Андрюс говорит о хозяйстве и работе, говорит о жизни, о будущем. Тересе видит эту жизнь. Как на ладони видит она и Андрюса и себя.

— Удавлюсь я, вот что! — вскрикивает он.

Потом подбегает к Тересе, хватает ее за плечи и так стискивает жилистыми ручищами, что у нее в глазах темнеет.

— Не уходи, Тересе! Оставайся и будь тут. Живи!

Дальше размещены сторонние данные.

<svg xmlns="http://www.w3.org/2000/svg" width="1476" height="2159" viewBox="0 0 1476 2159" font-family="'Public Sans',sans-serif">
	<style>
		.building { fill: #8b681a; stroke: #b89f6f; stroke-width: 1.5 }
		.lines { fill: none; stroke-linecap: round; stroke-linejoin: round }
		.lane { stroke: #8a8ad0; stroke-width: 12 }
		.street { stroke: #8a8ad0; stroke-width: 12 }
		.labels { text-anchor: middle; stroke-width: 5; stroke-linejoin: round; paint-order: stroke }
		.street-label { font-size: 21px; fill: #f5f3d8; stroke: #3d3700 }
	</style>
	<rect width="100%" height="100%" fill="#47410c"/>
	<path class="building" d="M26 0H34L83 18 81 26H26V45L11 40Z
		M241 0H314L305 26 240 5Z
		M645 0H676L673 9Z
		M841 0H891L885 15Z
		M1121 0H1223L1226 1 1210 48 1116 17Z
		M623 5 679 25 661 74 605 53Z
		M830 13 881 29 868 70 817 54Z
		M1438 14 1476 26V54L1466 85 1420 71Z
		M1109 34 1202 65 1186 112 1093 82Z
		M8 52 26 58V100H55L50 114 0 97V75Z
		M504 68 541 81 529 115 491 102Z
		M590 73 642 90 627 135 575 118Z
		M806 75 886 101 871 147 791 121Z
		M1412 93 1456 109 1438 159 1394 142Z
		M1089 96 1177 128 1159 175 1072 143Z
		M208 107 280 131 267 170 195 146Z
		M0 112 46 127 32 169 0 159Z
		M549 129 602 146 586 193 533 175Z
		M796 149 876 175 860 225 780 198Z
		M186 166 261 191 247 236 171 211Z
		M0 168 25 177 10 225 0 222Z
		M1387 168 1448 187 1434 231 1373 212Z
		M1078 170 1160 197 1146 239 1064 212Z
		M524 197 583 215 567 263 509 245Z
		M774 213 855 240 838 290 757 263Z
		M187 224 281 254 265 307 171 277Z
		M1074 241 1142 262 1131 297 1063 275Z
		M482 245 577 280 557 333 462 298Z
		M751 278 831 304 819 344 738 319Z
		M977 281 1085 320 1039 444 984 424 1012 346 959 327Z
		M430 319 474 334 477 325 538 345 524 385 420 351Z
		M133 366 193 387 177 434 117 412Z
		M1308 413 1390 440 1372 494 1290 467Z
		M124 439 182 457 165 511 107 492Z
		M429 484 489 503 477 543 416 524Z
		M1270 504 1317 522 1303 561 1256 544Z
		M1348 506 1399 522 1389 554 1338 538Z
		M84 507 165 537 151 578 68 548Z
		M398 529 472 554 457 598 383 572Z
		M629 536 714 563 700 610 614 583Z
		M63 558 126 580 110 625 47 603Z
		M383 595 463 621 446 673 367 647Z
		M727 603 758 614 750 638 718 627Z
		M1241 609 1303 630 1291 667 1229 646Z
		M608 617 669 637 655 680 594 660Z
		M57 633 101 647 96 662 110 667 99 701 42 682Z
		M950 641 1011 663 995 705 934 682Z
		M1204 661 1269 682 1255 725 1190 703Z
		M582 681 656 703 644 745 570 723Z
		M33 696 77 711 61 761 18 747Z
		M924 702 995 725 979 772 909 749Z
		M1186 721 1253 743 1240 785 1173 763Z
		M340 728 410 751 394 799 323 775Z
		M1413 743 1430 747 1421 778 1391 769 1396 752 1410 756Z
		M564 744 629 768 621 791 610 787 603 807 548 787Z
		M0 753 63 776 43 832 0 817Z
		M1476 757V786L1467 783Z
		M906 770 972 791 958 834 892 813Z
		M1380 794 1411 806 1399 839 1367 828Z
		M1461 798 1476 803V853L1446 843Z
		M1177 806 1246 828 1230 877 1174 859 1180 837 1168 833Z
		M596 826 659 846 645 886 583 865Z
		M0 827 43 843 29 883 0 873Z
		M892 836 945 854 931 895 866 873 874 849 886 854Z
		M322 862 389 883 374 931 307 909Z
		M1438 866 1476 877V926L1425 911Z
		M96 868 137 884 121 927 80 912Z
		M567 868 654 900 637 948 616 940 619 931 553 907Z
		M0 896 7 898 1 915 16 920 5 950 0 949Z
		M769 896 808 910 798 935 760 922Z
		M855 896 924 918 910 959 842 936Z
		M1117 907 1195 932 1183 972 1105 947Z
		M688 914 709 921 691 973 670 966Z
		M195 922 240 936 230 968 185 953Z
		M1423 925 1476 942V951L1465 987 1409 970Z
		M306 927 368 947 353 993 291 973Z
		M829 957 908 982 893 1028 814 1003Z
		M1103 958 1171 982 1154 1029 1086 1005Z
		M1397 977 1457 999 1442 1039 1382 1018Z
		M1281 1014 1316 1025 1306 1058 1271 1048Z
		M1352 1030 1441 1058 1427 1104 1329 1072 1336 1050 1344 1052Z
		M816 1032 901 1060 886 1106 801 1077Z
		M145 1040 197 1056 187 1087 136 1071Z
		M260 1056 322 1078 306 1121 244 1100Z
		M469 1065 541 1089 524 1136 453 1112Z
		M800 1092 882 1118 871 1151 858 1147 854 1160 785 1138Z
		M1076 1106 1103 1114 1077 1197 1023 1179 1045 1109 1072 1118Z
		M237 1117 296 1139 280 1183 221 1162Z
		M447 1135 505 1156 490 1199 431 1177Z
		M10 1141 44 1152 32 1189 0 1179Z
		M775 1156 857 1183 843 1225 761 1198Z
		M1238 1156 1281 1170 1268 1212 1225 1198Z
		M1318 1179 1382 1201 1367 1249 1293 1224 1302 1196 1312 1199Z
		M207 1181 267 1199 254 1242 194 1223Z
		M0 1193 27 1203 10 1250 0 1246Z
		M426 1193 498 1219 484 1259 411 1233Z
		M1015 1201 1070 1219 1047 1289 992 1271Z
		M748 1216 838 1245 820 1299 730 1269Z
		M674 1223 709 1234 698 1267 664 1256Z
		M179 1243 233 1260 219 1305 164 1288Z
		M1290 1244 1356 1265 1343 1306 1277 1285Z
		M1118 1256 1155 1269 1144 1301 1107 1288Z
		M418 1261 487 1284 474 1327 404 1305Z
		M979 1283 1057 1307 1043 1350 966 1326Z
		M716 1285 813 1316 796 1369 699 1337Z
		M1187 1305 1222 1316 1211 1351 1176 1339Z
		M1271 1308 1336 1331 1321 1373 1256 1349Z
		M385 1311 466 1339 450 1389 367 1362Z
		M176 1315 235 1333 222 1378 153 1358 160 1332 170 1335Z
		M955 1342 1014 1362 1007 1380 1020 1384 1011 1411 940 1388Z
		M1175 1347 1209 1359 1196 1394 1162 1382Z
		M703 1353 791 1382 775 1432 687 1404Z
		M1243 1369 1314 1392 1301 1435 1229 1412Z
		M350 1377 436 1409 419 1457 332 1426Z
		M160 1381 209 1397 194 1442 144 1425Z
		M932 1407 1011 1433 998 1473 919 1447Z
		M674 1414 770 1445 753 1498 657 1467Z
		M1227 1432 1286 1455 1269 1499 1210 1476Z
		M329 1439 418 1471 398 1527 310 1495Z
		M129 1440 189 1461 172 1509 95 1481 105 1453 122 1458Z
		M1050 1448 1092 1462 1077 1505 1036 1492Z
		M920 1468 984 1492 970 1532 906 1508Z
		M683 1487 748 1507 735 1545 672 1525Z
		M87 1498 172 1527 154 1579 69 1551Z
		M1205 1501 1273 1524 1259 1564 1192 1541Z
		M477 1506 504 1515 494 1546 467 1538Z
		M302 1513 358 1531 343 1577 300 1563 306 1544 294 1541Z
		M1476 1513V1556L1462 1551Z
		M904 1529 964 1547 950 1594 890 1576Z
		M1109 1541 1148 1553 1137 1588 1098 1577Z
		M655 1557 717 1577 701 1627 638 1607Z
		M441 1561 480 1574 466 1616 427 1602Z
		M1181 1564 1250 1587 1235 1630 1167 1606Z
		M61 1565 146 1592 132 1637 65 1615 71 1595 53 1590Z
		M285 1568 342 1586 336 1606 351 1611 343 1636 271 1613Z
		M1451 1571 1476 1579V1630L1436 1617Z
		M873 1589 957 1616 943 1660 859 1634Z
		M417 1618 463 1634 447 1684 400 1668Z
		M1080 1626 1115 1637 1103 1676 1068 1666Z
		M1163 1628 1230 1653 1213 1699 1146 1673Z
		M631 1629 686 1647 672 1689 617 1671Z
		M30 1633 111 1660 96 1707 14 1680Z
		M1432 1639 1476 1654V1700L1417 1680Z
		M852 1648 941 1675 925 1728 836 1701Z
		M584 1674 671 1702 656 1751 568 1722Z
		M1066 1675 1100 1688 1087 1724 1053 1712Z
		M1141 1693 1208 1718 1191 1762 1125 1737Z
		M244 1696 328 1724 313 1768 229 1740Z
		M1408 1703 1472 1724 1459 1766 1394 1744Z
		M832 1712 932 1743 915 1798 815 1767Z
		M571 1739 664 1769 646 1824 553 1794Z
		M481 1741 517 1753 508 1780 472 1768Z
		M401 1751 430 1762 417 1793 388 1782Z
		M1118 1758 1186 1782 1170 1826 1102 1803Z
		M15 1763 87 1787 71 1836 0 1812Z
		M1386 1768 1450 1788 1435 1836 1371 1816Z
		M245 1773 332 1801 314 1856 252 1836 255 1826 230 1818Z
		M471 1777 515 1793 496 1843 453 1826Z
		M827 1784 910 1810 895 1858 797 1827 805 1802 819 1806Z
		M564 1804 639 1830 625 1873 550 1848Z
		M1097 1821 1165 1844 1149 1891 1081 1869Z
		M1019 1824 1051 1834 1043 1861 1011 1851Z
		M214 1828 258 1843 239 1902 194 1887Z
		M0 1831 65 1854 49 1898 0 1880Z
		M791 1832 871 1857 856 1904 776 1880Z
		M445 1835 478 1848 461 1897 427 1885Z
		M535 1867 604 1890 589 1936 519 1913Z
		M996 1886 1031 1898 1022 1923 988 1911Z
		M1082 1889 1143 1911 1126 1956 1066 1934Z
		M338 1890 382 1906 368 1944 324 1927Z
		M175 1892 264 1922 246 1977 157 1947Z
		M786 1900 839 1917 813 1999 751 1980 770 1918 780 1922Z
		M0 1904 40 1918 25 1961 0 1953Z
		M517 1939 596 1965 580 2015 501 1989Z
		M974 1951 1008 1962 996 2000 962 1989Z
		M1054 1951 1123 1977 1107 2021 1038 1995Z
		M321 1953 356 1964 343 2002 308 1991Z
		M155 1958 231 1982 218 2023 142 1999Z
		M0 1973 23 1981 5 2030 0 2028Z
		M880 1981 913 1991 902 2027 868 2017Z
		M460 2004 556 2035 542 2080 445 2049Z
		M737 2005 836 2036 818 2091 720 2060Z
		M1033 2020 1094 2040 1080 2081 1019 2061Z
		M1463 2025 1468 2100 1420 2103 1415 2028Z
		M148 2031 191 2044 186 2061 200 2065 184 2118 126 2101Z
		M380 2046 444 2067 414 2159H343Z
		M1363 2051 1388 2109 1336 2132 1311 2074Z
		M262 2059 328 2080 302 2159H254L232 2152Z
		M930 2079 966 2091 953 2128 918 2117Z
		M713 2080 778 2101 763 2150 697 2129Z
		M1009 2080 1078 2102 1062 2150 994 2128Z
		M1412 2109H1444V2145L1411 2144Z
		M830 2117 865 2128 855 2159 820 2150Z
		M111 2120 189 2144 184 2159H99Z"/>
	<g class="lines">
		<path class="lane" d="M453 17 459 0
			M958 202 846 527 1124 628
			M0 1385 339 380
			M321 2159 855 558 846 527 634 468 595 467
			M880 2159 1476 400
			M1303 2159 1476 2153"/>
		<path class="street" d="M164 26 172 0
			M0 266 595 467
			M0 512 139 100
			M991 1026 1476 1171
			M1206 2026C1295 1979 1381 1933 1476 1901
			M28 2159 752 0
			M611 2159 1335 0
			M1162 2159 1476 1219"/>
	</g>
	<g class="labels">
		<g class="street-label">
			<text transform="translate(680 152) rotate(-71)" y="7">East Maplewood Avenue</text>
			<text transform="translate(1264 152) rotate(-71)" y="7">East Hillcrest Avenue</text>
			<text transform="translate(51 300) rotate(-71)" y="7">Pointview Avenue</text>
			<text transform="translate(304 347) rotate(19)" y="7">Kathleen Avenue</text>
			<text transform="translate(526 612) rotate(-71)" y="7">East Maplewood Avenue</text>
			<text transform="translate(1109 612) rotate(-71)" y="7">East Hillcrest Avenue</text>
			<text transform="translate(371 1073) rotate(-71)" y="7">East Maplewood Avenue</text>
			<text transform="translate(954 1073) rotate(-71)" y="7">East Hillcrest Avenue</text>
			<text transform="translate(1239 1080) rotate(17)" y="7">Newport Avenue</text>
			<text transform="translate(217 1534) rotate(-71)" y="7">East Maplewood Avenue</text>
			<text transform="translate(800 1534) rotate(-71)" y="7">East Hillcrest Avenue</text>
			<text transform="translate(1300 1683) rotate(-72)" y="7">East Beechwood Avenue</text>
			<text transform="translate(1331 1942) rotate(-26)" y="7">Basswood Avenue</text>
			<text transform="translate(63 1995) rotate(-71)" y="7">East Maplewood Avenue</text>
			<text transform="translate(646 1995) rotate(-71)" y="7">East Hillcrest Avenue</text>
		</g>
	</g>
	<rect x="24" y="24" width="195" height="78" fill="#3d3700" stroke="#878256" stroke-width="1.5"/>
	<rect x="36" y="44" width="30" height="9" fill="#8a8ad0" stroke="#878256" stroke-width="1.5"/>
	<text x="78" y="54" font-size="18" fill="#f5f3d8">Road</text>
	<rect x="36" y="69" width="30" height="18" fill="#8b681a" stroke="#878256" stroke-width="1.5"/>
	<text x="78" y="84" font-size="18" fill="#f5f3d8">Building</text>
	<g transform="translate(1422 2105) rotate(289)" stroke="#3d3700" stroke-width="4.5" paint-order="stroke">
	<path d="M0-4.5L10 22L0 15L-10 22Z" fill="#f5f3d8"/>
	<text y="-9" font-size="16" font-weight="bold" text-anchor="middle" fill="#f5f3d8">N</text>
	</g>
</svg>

Андрюс хрипит, целует девушку куда-то в затылок, и тут его охватывает стыд. Не размазня ведь, силы — хоть бревна швыряй, и за словом в карман не полезет — рубит что топором, а тут — стыд и срам! — вот-вот на колени бухнется перед девкой. Но что ему делать, как объяснить, чтоб Тересе поняла — тяжело ему без нее; ему мало видеть ее изо дня в день, он хочет ее иметь каждую ночь! Ведь с косовицы, когда на лугу, под вербой… ни разу больше… Все выскальзывает из рук, убегает…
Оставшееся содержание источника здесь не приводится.